Of course, I’ve always known that it is a kind of investment, that I give a part of my resources- time, energy, knowledge, kindness, patience- for another person’s well-being. But it felt more like an act of generosity, of friendship, rather than a service that I was making to those people.

I thought, for a very long time, that the only thing that I get in return should be the fact that I have a meaning that doesn’t allow me to fall apart in irreversible ways. That this should be enough to make me feel like I do the right thing.

And even if giving, if helping others is more of an inner calling than something I am doing for an outcome, trying to see this as work has forced me to shift the perspective for a bit.

It made me aware of the fact that not only I can, but I have to choose the people I would share some of my resources with. But it took me an eight-years-long friendship ending in not-that-friendly-terms, to learn how to distinguish between people who need attention and those who are looking for help.

Thinking about what I do provide for others made me aware of the fact that I don’t provide the same things, in the same ways, for myself. That during my quest of saving the world kindly, one person at a time, I was neglecting the only person I could save: myself.

But, first, I had to become empty. Before I’ve got to understand the importance of being selective and aware of what I bring to the table, I had to get to the point where I was talking myself out of panic attacks in the mirror, crying, somewhere at 2 a.m. or maybe in the afternoon.

And only when I’ve seen myself reaching a new level of low, I’ve understood that you can’t help others without taking care of yourself. If I want to be able to keep giving, I also have to allow people in, to let them see me struggling and fighting my demons. That I can be a friend just as much as I let others be my friends, as well.

And this was hard to admit. It was hard, as I’ve always valued the feeling of power that is usually brought by being independent and having your life together. I’ve always hated to appear in front of others as vulnerable, even if I am. I’ve never wanted my loved ones to see me crying, even if, so many times, I have had no control of it, and it just happened.

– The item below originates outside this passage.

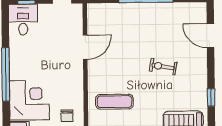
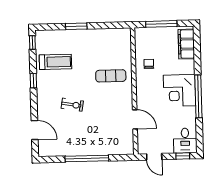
door: (85, 47) -> (135, 119), swing flipped
corner desk: (29, 100) -> (180, 90), moved

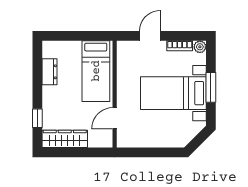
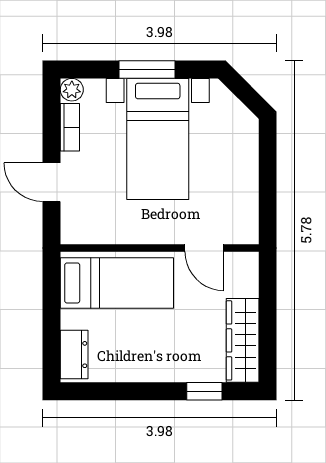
dresser: (50, 72) -> (74, 355), moved, turned 90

Somehow, being the strong one has always felt like it is the only option for me. Even if, in an almost ironical way, I’ve always encouraged people to be their own, real, authentic self. With good, bad, strong and vulnerable points.

Seeing written on paper about how emotional work is work, real work, made me ask myself questions. And the most painful one was Were all those people worth it, would they ever do the same for you?

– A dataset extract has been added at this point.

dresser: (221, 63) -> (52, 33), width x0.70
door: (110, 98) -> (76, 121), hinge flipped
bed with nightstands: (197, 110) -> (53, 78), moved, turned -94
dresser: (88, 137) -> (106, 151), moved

It left me a bit bitter, to know that I need to choose with more care the people I get close to, that need my help. That I can’t fight any battle I feel to. That I have to think twice before deciding to put in the work and resources for somebody.

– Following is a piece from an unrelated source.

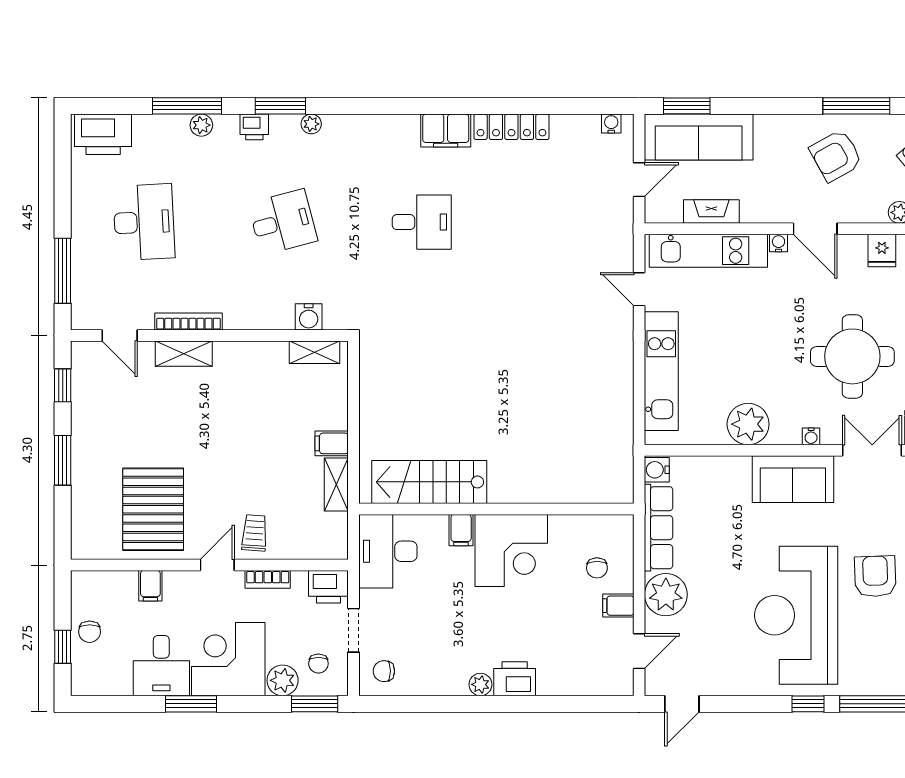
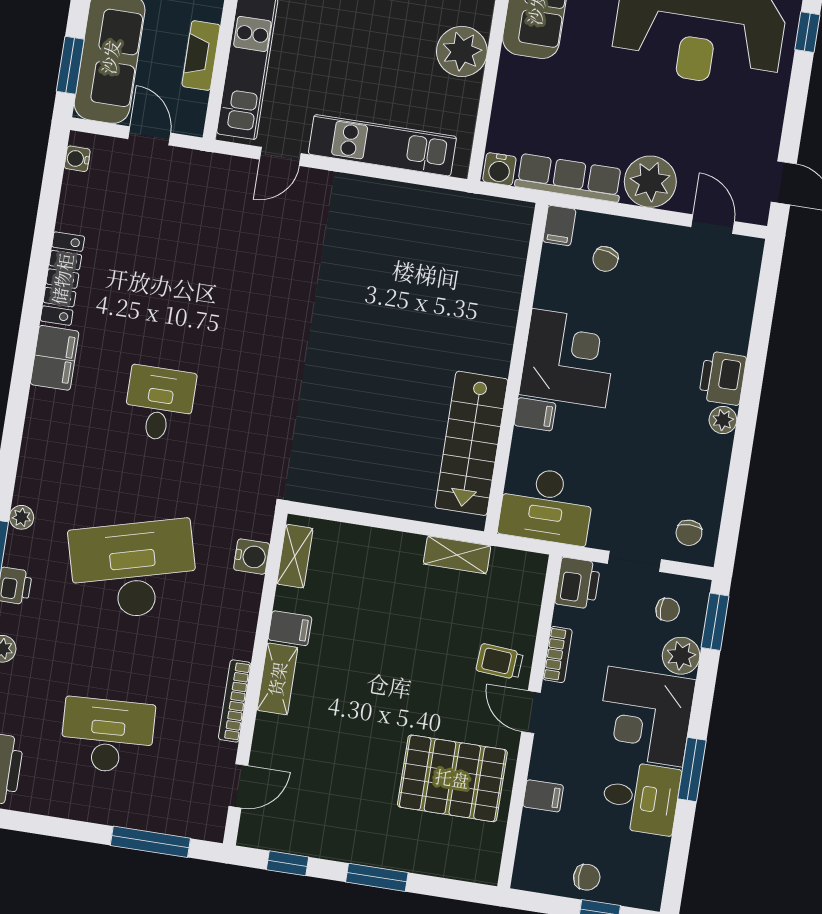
desk: (283, 222) -> (133, 570), width x1.87, depth x1.30
shelving: (184, 354) -> (277, 679), moved
filing cabinet: (332, 443) -> (290, 628), moved, turned -90
chair: (597, 568) -> (605, 259), turned 105
filing cabinet: (618, 606) -> (559, 226), moved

Because emotional work, like any other type of work, is tricky, as it can be meaningless, as it fills you up with frustration and exhaustion when it turns out wrong, or, contrary, to bring you purpose and enlightenment.

This happens because emotional work, more than any other kind of work, involves care. Authentic, genuine care and openness established between two people. An exchange of vulnerabilities, experiences and, why not, information. This is why it is almost always seen as a feminine kind of thing, even though, the truth be told, I’ve also met a lot of wonderful men doing it, and I am grateful for all the things I’ve learned from them and stayed with me.

Because emotional work is not about a schedule. It is about seeing the good in the other person, and help it see that good, too. And this is one of the most beautiful parts of being human, a type of work as stunning and glowy as a dream, but as challenging as the real existence at the same time.